In the two current Medicare bundled payment programs, three different methodologies have been used to establish payment targets. In the BPCI program targets are based on each participant’s historical episode cost, with “cost” defined as all payments made by Medicare or beneficiaries for services provided to the beneficiary during the episode. In this program participants will achieve financial success by reducing episode costs below their historical levels. In the CJR program target in the later performance periods are computed based on the episode costs of other hospitals in the respective region of each hospital. In this program participants achieve financial success by having costs that are lower than those of their neighbors. Finally, in the Oncology Care Model (OCM) program targets are computed from a complex regression equation based on many patient characteristics, and the financial results are a consequence of patient mix and services, with no clear path to success.
When BPCI Advanced was announced as a voluntary program, we expected the targets to be based on historical cost since no rational provider would voluntarily participate in a program in which its own cost already exceeded the targets, which would occur if regional targets were used, and in the initial materials released by CMS it appeared that this method would be used. However, as additional materials are released by CMS this conclusion becomes less certain. In the CMS webinar reviewing the model, CMS described the target setting process as follows: To determine the hospital's benchmark price, CMS will use risk-adjustment models to account for the following contributors to variation in the episode standard spending amounts. One, patient case mix. Two, patterns of spending relative to the hospital's peer group over time. And three, historic Medicare fee-for-service expenditures efficiency in resource use specific to the hospital's baseline period.
Unfortunately most of these terms are not defined in these or previous documents. “Episode standard spending amounts” has a particular meaning in the CJR program, but nothing that relates to the basis for targets. Likewise, no information is available about the “risk-adjustment model” or how it will incorporate patient mix, costs of the peer group (or any definition of that group), and how “expenditures efficiency” will be measured from the hospital’s baseline period. CMS has indicated that the target methodology will be released in the next few weeks, which does little to alleviate our concern at this point.

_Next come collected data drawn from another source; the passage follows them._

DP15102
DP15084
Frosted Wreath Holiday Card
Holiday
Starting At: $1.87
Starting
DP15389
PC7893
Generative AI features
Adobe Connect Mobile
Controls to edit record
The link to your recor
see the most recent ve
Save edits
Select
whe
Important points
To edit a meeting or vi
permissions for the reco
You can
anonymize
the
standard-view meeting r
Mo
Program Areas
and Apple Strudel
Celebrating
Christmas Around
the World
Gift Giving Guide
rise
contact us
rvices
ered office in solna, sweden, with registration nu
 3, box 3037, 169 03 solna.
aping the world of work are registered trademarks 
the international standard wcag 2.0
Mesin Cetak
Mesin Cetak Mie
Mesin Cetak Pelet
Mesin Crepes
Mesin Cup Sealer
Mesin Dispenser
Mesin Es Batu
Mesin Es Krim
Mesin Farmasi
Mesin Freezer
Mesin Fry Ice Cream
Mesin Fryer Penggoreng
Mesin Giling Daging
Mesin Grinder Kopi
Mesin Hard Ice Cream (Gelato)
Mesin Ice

Why Risk Adjustment Matters
Experts on our team differ in their expectations of how the “risk adjustment” will work. Some believe that the primary factor in target-setting will be the hospital’s baseline cost, with the risk adjustment making minor changes to that amount. That model would be somewhat comforting in its familiarity and the knowledge that improvement on past performance would generally result in financial success. Others are less optimistic and believe that the primary driver of targets will be the regression equations that CMS has indicated will be part of the target-setting process. In this case the path to success is less clear. In the OCM program there’s little correlation between individual episode costs and targets, and some cancer types are invariably financially successful while others almost always sustain financial losses. Thus, if the regression models are the primary drivers of targets we’ll be running detailed analyses to identify areas in which the regression factors (and not episode costs) are the primary determinants of success or failure; in other words, whether there are biases towards certain types of patients, participants and episode characteristics. Such biases would significantly alter the episode selection process, moving from favoring episodes in which clinical change opportunities exist to those episodes that are “built-in winners” by virtue of the risk adjustment process.

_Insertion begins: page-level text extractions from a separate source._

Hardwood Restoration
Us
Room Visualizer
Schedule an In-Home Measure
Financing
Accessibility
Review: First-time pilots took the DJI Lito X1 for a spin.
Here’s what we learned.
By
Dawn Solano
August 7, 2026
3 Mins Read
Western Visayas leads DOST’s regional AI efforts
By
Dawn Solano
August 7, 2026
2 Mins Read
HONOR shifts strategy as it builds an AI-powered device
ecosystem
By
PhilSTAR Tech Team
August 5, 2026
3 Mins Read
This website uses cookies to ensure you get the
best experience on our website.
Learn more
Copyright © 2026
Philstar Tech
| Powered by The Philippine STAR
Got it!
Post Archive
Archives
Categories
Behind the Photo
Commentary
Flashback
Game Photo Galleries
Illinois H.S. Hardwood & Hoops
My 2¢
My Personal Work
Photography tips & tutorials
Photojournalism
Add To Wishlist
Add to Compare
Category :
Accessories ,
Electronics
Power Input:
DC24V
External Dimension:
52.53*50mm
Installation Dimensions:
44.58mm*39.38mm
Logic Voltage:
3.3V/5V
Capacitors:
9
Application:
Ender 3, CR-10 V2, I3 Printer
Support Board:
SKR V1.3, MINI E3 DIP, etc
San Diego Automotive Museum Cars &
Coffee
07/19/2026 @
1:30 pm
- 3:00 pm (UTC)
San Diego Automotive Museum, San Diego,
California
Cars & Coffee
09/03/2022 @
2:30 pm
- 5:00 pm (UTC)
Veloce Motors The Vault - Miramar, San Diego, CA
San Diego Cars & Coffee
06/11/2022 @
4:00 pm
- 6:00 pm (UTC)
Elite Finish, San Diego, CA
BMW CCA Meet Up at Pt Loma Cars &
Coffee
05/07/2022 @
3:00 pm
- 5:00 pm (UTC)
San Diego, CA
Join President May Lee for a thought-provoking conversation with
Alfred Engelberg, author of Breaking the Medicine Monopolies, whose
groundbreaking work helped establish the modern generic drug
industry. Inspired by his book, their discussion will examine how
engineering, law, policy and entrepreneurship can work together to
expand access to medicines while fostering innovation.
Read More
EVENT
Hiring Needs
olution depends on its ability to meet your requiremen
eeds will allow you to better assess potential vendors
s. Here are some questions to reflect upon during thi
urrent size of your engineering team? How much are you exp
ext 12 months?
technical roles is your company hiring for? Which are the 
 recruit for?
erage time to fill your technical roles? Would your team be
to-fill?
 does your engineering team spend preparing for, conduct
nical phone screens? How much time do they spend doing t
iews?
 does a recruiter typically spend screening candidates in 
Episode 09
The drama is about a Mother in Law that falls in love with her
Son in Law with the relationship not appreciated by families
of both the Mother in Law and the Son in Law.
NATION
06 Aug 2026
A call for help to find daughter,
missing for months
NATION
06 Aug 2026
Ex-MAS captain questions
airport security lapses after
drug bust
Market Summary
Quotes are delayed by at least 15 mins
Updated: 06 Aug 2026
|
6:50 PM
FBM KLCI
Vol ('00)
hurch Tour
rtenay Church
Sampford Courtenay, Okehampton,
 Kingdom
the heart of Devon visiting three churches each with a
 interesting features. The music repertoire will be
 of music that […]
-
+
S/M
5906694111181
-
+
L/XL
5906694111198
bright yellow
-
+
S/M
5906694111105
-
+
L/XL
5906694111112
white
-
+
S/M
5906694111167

These details will be critical to establishing confidence in the BPCI Advanced program, which will be necessary to induce participation. In the BPCI and CJR programs the path to financial success were relatively straightforward and determinable from factors that were visible and easily understandable. In the OCM program the target development process is significantly more cloudy, and participants who believe that their cost reductions will lead to financial success may find that their cost targets have decreased due to case mix changes and that the expected success will not materialize. Participants need to understand the direct relationship between their actions and success, which can be obfuscated by the intervention of complex risk adjustment processes.